Start of Supplied material

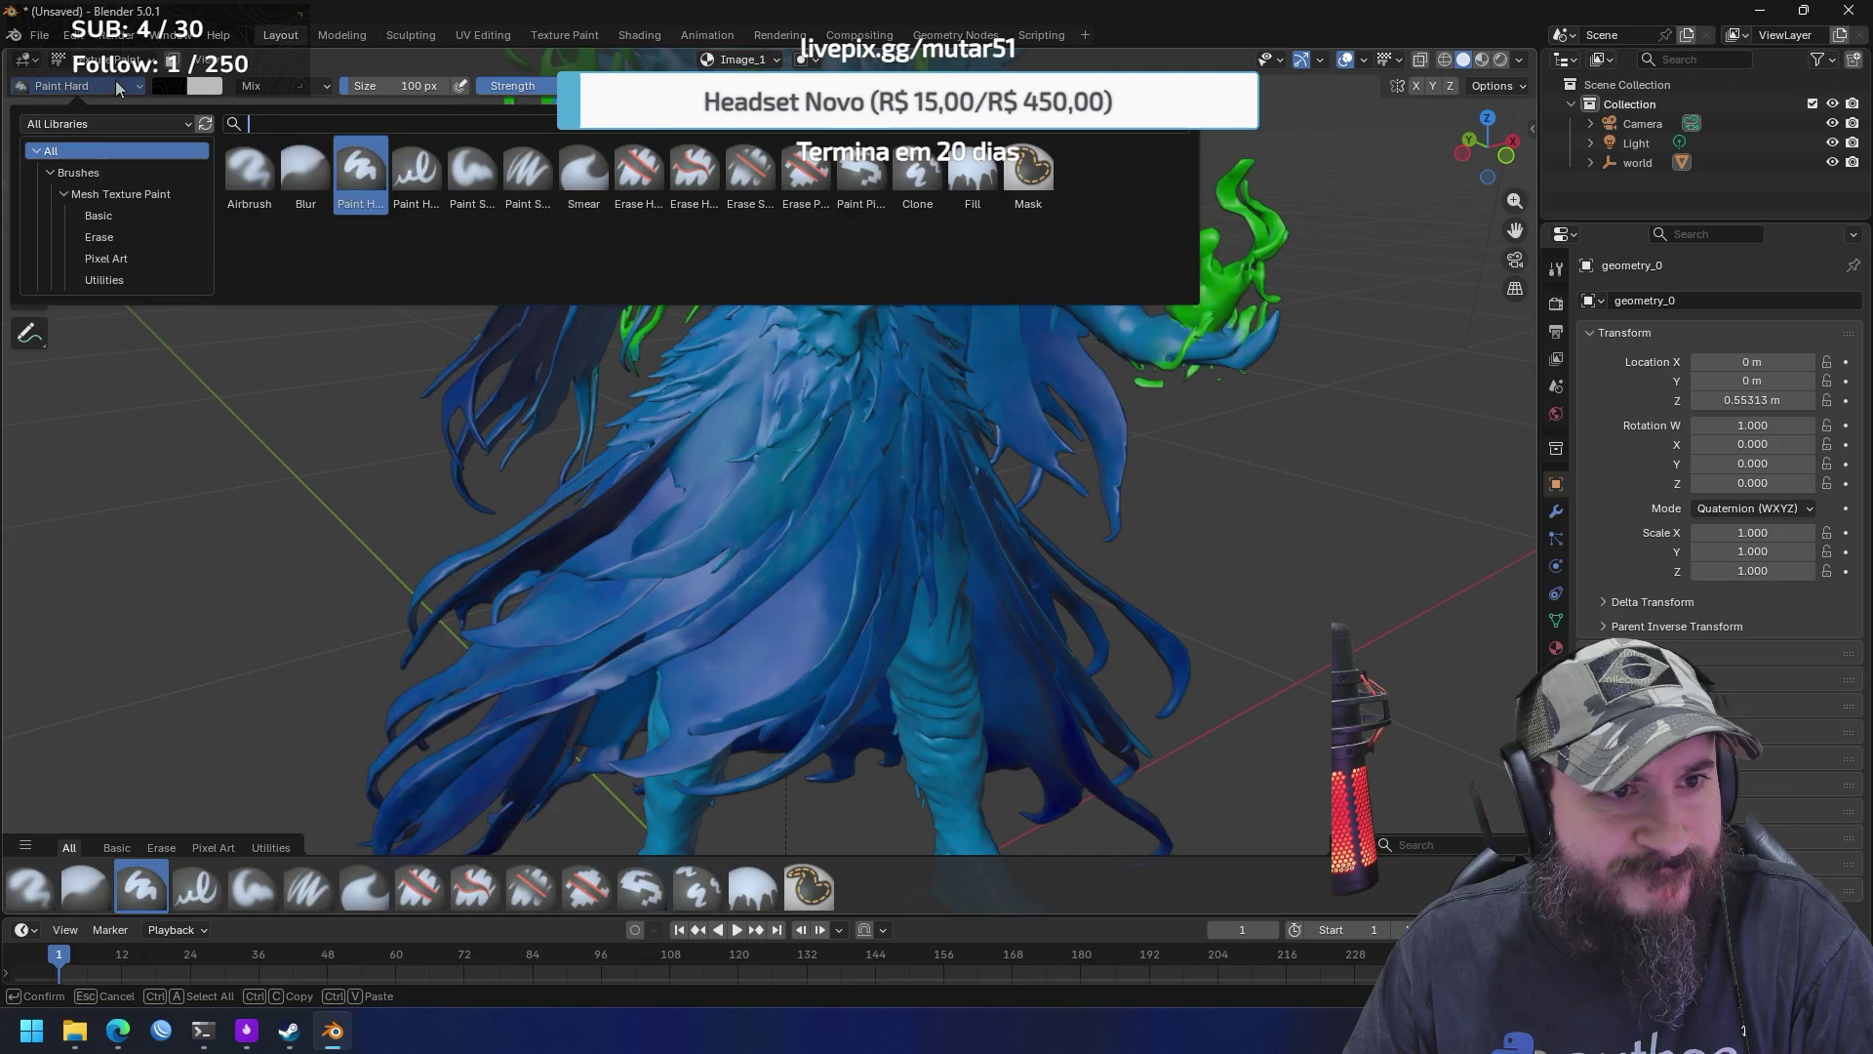
left_click(117, 88)
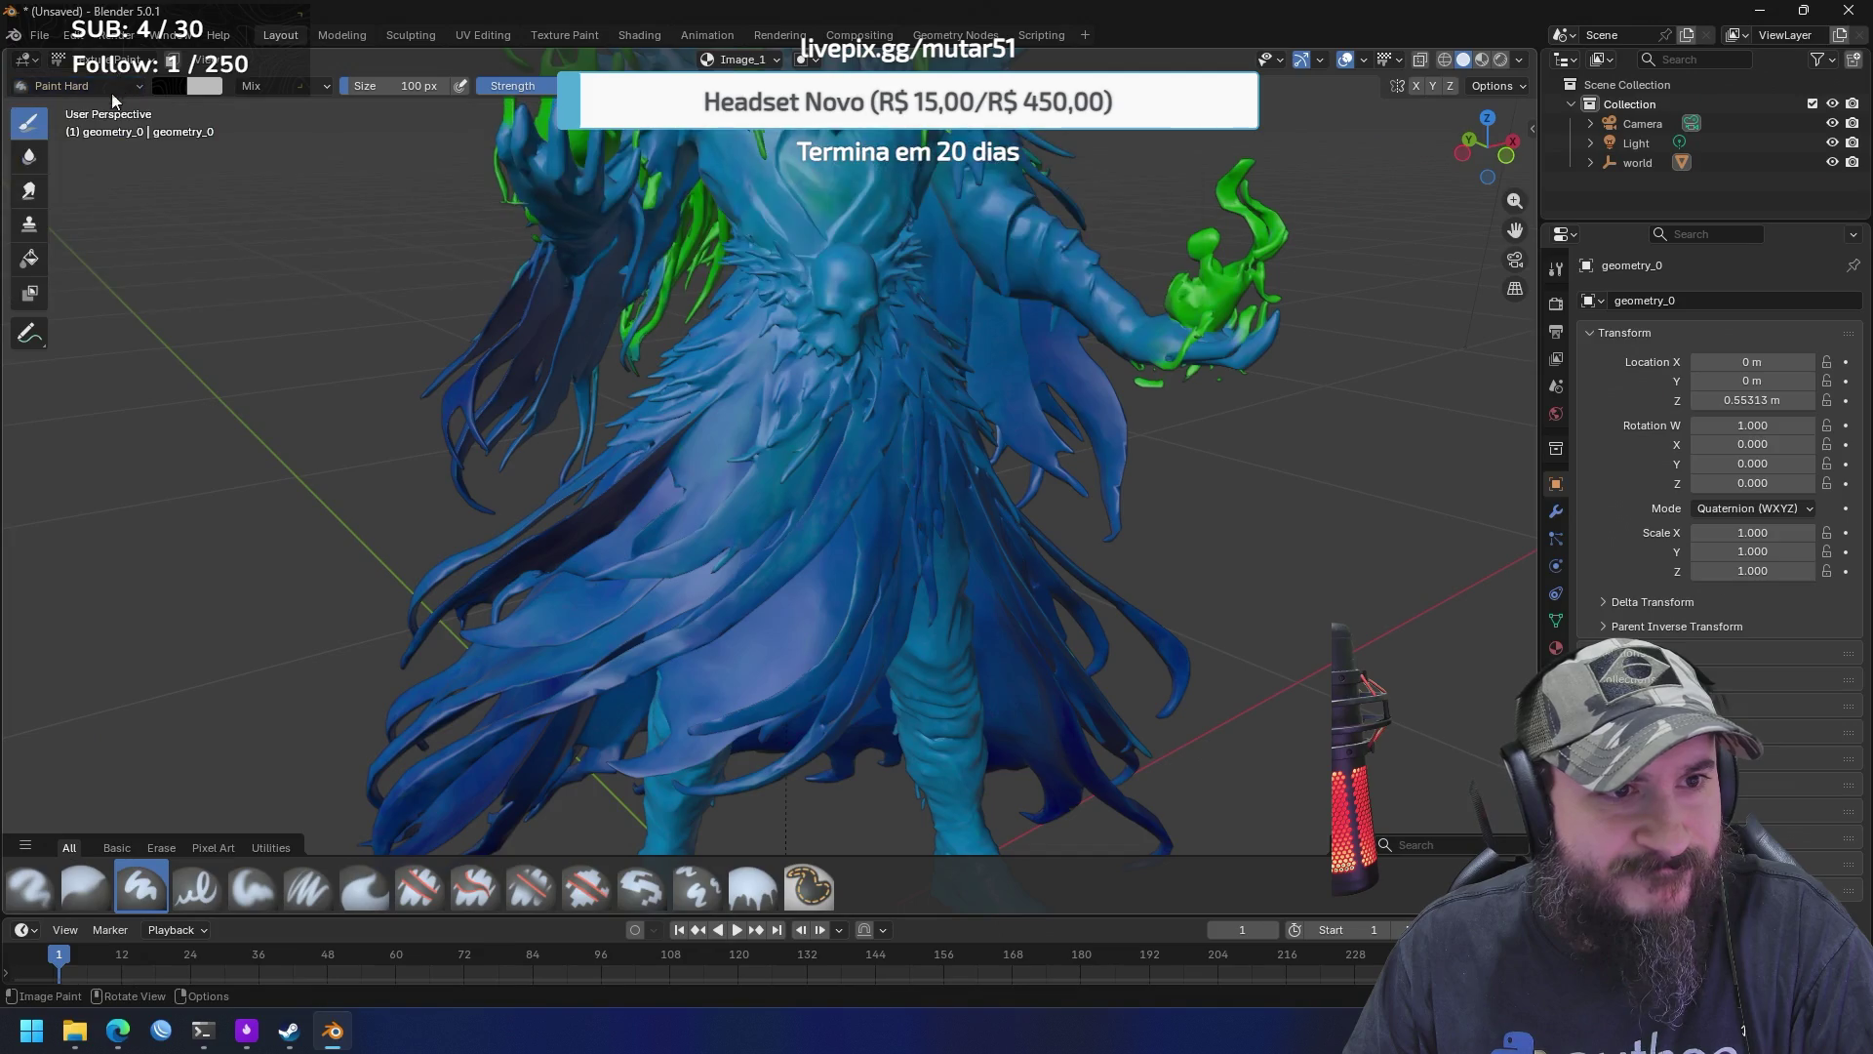
left_click(29, 297)
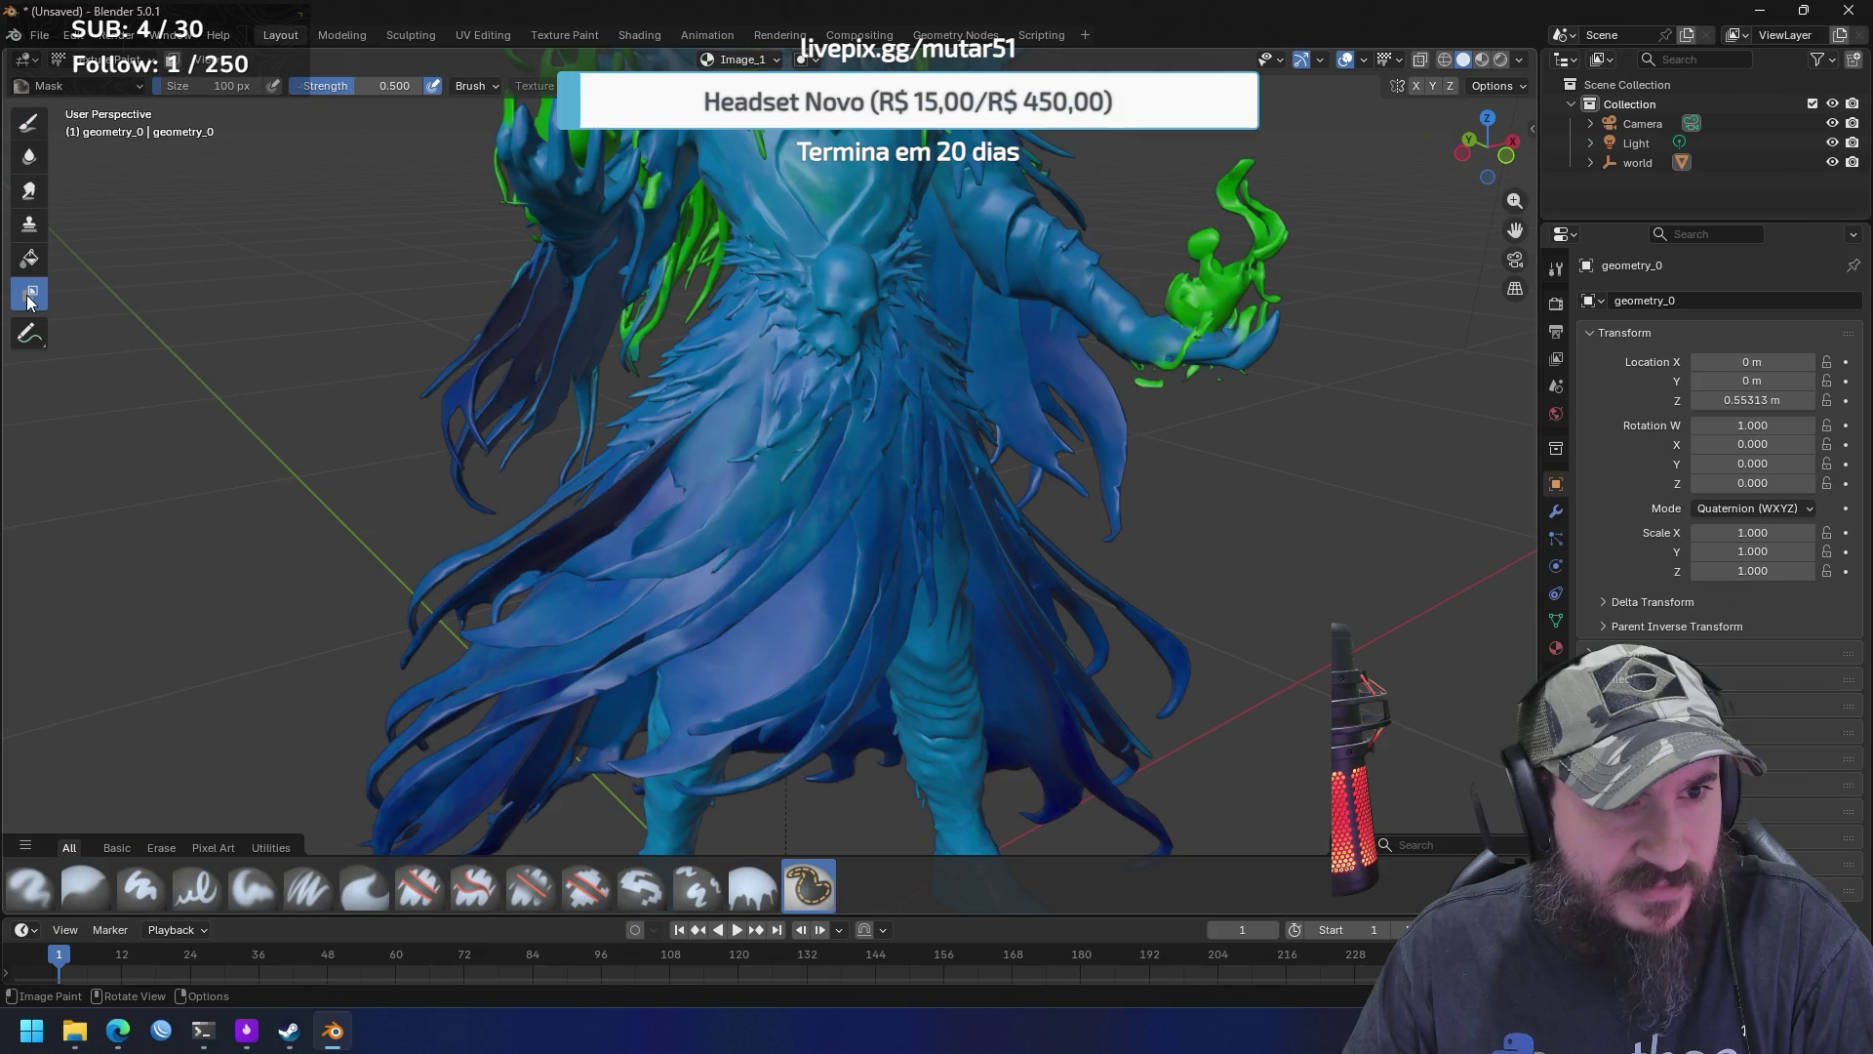
left_click(35, 127)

End of Supplied material

*Task brief*
Every line of the material above must be written out exactly, with no pictures.

*Result of the task*
left_click(117, 88)
left_click(29, 297)
left_click(35, 127)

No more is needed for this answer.